Stopping at the line that holds "按摩的品質是一個多因素的", repeat the lines below exactly, starting from the very first and including that final line.

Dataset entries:
※

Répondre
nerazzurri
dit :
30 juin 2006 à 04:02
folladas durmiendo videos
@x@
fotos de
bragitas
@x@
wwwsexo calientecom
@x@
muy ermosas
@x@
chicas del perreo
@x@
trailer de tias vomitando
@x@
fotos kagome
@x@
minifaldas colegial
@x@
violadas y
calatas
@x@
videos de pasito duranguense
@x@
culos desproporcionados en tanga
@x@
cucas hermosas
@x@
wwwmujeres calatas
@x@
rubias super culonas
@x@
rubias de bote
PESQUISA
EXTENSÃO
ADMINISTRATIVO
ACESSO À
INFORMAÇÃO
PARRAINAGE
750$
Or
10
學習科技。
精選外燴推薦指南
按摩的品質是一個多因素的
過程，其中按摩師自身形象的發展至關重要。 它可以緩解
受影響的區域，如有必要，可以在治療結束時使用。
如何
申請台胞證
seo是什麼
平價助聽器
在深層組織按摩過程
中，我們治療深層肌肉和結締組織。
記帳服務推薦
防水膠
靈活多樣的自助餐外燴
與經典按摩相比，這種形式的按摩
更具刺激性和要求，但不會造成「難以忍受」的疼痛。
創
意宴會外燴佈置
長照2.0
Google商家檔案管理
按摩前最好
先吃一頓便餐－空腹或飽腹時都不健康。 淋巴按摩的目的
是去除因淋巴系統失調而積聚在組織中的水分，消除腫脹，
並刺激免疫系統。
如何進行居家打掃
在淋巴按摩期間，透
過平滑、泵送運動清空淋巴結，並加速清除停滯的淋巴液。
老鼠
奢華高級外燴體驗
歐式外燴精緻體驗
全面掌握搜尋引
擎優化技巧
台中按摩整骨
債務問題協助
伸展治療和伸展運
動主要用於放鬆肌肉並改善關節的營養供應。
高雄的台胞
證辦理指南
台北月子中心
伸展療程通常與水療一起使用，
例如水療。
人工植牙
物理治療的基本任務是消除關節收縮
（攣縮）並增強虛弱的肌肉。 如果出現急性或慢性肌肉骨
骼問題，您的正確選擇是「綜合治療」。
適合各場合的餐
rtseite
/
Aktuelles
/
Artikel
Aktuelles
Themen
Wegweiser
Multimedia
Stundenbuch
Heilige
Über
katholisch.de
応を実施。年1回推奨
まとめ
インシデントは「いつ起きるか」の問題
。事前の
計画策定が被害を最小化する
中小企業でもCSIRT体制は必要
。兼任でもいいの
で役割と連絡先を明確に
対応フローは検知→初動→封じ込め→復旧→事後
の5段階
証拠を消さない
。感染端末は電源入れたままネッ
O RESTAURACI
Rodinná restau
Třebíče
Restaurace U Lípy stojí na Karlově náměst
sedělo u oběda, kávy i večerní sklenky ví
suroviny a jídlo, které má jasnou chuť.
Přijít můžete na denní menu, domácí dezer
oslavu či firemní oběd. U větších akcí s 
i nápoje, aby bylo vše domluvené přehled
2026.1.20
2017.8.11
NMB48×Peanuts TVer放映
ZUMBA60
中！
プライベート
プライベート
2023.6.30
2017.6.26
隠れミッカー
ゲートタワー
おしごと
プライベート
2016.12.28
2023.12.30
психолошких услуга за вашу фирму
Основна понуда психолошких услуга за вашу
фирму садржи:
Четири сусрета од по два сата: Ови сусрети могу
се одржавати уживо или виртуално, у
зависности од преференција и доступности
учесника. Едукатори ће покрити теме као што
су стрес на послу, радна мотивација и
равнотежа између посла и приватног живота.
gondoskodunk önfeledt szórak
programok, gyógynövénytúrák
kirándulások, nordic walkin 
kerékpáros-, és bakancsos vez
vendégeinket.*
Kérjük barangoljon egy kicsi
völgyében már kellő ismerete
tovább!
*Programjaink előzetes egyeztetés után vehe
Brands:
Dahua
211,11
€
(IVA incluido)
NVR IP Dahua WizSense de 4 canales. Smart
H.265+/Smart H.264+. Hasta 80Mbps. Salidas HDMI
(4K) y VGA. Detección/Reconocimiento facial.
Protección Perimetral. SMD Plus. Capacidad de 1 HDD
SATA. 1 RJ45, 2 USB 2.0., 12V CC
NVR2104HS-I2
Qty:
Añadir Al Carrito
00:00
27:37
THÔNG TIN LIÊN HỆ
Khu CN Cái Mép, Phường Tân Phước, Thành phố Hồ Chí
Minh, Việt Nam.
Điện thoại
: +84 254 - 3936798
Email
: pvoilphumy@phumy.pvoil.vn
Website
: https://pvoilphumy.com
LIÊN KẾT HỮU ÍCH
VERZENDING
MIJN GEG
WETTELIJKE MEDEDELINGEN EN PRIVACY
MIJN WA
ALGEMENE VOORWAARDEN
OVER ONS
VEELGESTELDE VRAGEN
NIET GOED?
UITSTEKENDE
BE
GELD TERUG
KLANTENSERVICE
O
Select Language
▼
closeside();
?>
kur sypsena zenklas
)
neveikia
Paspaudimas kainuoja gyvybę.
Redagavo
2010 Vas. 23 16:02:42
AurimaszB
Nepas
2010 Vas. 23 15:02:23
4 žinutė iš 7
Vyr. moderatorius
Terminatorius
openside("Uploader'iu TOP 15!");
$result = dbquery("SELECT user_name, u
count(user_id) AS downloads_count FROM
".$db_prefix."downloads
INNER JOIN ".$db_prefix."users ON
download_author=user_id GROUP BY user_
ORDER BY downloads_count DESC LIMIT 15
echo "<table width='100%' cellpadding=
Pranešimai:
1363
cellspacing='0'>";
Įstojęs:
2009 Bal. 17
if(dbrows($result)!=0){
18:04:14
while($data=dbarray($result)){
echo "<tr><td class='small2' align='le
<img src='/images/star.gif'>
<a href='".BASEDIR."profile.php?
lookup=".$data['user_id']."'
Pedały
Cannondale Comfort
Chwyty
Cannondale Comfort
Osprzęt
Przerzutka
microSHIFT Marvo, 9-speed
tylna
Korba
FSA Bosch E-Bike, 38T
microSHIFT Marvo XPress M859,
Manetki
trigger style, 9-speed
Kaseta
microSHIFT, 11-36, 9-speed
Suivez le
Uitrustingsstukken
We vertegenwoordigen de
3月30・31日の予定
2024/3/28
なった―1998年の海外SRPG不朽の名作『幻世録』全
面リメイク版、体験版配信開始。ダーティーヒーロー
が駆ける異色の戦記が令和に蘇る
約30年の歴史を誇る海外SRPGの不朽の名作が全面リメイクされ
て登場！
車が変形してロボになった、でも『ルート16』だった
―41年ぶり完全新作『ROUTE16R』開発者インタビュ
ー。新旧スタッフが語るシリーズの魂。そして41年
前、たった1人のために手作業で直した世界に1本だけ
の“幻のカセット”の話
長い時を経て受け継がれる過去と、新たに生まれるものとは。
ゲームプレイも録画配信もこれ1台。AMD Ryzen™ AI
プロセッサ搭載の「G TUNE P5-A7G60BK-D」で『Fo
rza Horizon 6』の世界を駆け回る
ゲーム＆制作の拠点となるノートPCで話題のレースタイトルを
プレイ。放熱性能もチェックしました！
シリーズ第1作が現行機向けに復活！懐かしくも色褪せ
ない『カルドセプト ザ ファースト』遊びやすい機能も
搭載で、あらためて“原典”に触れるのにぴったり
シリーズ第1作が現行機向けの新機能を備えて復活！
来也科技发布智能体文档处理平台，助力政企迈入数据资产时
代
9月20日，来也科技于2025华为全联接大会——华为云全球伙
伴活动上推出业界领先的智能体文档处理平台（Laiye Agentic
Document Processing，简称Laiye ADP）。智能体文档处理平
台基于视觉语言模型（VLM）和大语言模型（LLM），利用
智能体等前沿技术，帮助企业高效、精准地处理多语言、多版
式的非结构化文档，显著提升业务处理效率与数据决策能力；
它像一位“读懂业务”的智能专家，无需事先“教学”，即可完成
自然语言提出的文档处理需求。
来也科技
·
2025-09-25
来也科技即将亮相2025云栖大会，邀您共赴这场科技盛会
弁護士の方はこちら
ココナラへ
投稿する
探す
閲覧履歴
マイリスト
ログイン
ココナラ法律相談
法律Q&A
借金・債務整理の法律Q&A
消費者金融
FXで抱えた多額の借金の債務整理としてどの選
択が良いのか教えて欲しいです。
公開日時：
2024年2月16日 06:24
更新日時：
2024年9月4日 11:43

※

- Answer to this task -
Répondre
nerazzurri
dit :
30 juin 2006 à 04:02
folladas durmiendo videos
@x@
fotos de
bragitas
@x@
wwwsexo calientecom
@x@
muy ermosas
@x@
chicas del perreo
@x@
trailer de tias vomitando
@x@
fotos kagome
@x@
minifaldas colegial
@x@
violadas y
calatas
@x@
videos de pasito duranguense
@x@
culos desproporcionados en tanga
@x@
cucas hermosas
@x@
wwwmujeres calatas
@x@
rubias super culonas
@x@
rubias de bote
PESQUISA
EXTENSÃO
ADMINISTRATIVO
ACESSO À
INFORMAÇÃO
PARRAINAGE
750$
Or
10
學習科技。
精選外燴推薦指南
按摩的品質是一個多因素的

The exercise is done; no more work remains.